Variable interest rates do not lock the buyer in to the interest rate at the time of purchase. Instead, they allow the interest to be paid along with the fluctuations in the market. These rates are usually encouraged when a buyer is making a purchase at a time when the interest rates are high; a variable rate will allow them to lock in when interest rates come down. On the downside, however, variable rates may mean that buyer’s mortgage rates rise so much that they are unpayable in the event interest skyrockets.

Conventional and non-conventional mortgages

In addition to fixed or variable interest rates, mortgages can be classified as either conventional or non-conventional. Conventional mortgages call for a minimum amount to be contributed as a down payment towards the home. In other words, the lending institution will only forward a maximum of 75% of the money towards the purchase. The remainder of the money must be provided by the purchaser up front.

Non-conventional mortgages are when borrower’s put less than 25% down towards the purchase of their home. In the past, non-conventional mortgages were rare and for the most part conventional mortgages were mandatory by law. Since the turn of the century, however, non-conventional mortgages have become the normal way of things, with buyers putting as little as 10% and, recently, even zero dollars down towards the purchase of their homes.

Penalties

All lending institutions expect to make money off of their risk in forwarding money to home buyers. In order to ensure profit, they must also ensure that borrowers are unable to pay money back before a certain amount of interest has been paid. One way to do this is through pre-payment penalties. Signing up for a fixed rate mortgage means that a buyer also states that they will not pay the loan off under a certain amount of time. This allows the lender to continue to collect guaranteed interest. This applies even if the house is sold by the buyer at a profit or not; the mortgager will still apply penalties to the payoff.

Reducing mortgage payments

Most homeowners will eventually look at their mortgage statements and shake their heads over the amount they have paid, with very little of it going towards the principle. There are ways to greatly reduce the amount of interest that you pay on the loan, and therefore reduce the price of the house in general.

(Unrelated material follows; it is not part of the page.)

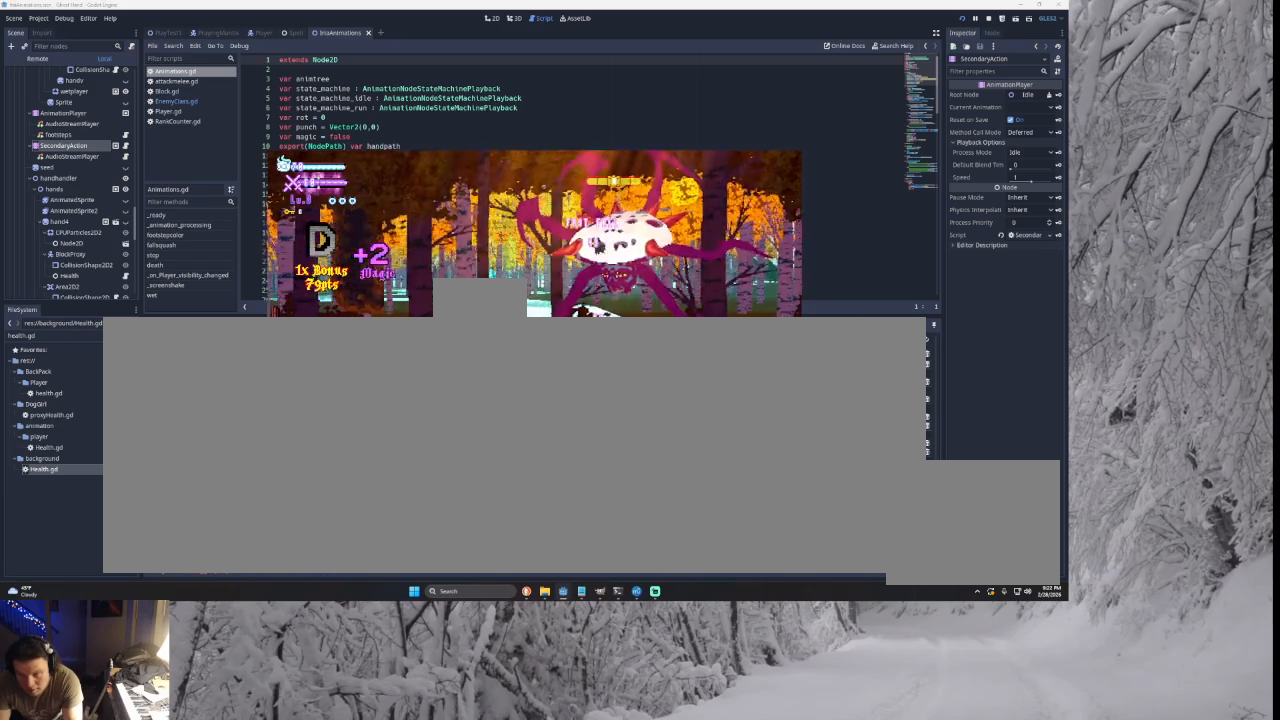
{"buttons": [], "left_stick": "left", "right_stick": "center", "events": [[33, "left_stick", "right"], [100, "SQUARE", "down"], [300, "left_stick", "center"], [367, "SQUARE", "up"], [367, "left_stick", "left"], [433, "TRIANGLE", "up"]]}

Making a large down payment. Making a large down payment will greatly reduce the amount of money that you need to borrow, and therefore the amount you pay in interest over time. The lending institutions make their most money in the first few years of a mortgage, as this is the time when the principle is largest. A large down payment will mean a lot less money paid during this time.

Lowering amortization periods. Decreasing the amount of time in an amortization period means a lot less money paid to the bank. This can be achieved by taking advantage of the no penalty prepayment window offered at specific intervals, usually at the time of refinancing the mortgage.

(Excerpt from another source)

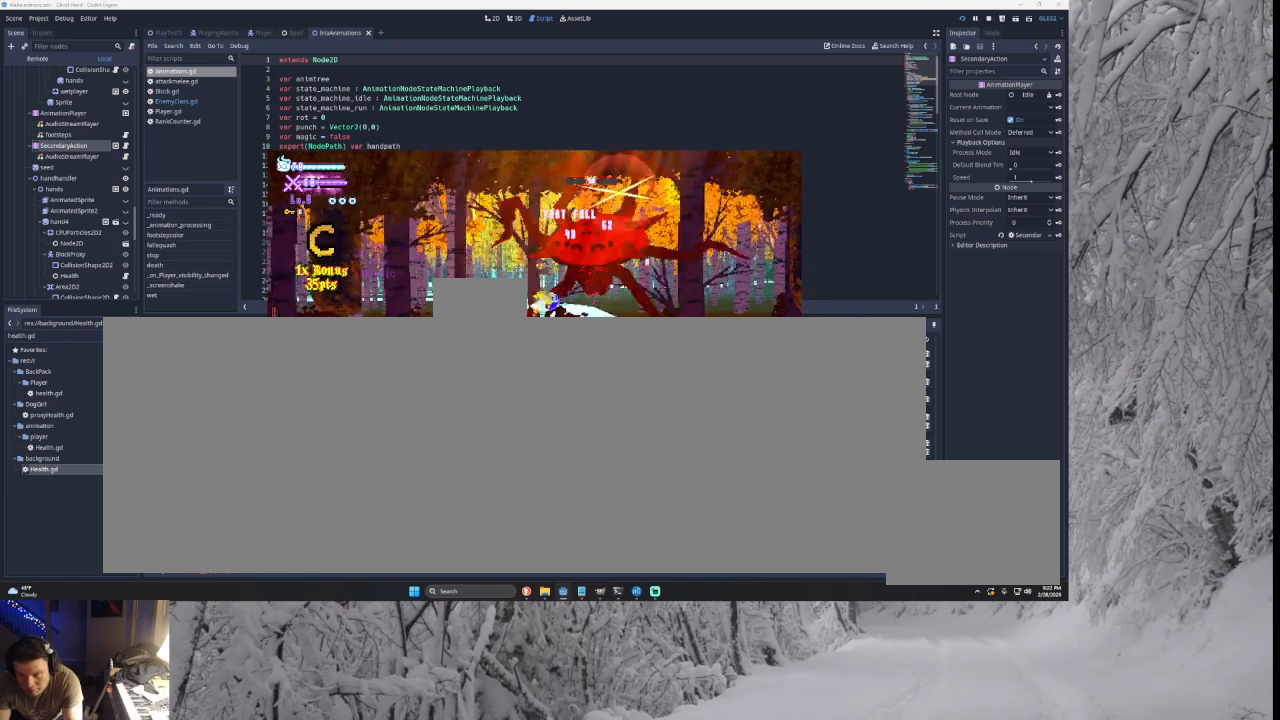
{"buttons": [], "left_stick": "right", "right_stick": "center", "events": [[33, "TRIANGLE", "down"], [67, "SQUARE", "down"], [67, "left_stick", "right"], [333, "SQUARE", "up"], [400, "TRIANGLE", "up"]]}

image of a woman reading about mortgagesTaking advantage of payment options. Accelerated prepayment options allow the home buyer to greatly reduce the amount of interest they pay on mortgage principle. Usually, mortgage costs are assessed monthly. While weekly or bi-weekly payments will still total to the amount of the mortgage monthly, these more frequent payments will mean substantially more contributions to the principle instead of the interest. Buyers who take advantage of this option will often shave years off of their amortization period. For example, bi-weekly payments will reduce a 25 year term to 20 years when paid every two weeks for the entire term.

Mortgages are a necessity for most of today’s home buyers. Unfortunately, the use of a mortgage will often mean that home owners pay almost double (or even more) of the price that they bought their homes for. All of this extra money goes straight to the bank or to other lending institutions. Shopping around for the mortgage that best suits you and which will end up costing less in the long run is in the best interests of every potential home owner.